■ Problem statement ■
Can you format each line of the listing below as a numbered list, skipping any blank lines?

(Dataset entries)
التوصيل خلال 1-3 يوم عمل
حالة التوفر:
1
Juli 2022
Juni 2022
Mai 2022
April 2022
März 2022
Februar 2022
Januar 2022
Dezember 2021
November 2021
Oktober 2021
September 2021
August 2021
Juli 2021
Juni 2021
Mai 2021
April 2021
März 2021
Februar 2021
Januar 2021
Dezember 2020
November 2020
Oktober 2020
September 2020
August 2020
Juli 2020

■ Response ■
1. التوصيل خلال 1-3 يوم عمل
2. حالة التوفر:
3. 1
4. Juli 2022
5. Juni 2022
6. Mai 2022
7. April 2022
8. März 2022
9. Februar 2022
10. Januar 2022
11. Dezember 2021
12. November 2021
13. Oktober 2021
14. September 2021
15. August 2021
16. Juli 2021
17. Juni 2021
18. Mai 2021
19. April 2021
20. März 2021
21. Februar 2021
22. Januar 2021
23. Dezember 2020
24. November 2020
25. Oktober 2020
26. September 2020
27. August 2020
28. Juli 2020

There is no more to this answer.